INSTRUCTIONS TO FOLLOW
Search the entries below for the word "thumb", then copy each line in which it is found.

[MATERIAL FOR THIS EXERCISE — start]

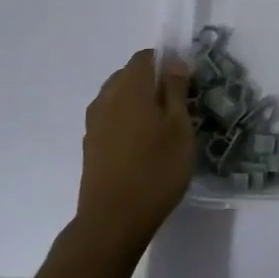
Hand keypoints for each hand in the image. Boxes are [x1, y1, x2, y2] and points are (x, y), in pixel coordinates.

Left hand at [75, 49, 194, 251]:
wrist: (113, 220)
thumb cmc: (156, 169)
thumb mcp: (179, 127)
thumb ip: (176, 90)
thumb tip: (174, 62)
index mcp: (129, 88)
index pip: (146, 57)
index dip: (168, 62)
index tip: (187, 83)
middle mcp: (106, 98)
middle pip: (130, 75)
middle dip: (153, 82)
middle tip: (179, 106)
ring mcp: (94, 123)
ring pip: (119, 97)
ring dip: (139, 102)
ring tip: (162, 128)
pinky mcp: (91, 145)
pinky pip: (111, 118)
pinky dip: (127, 121)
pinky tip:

[MATERIAL FOR THIS EXERCISE — finish]

ANSWER FOR THIS EXERCISE
thumb cmc: (156, 169)
thumb mcp: (179, 127)
thumb ip: (176, 90)
thumb tip: (174, 62)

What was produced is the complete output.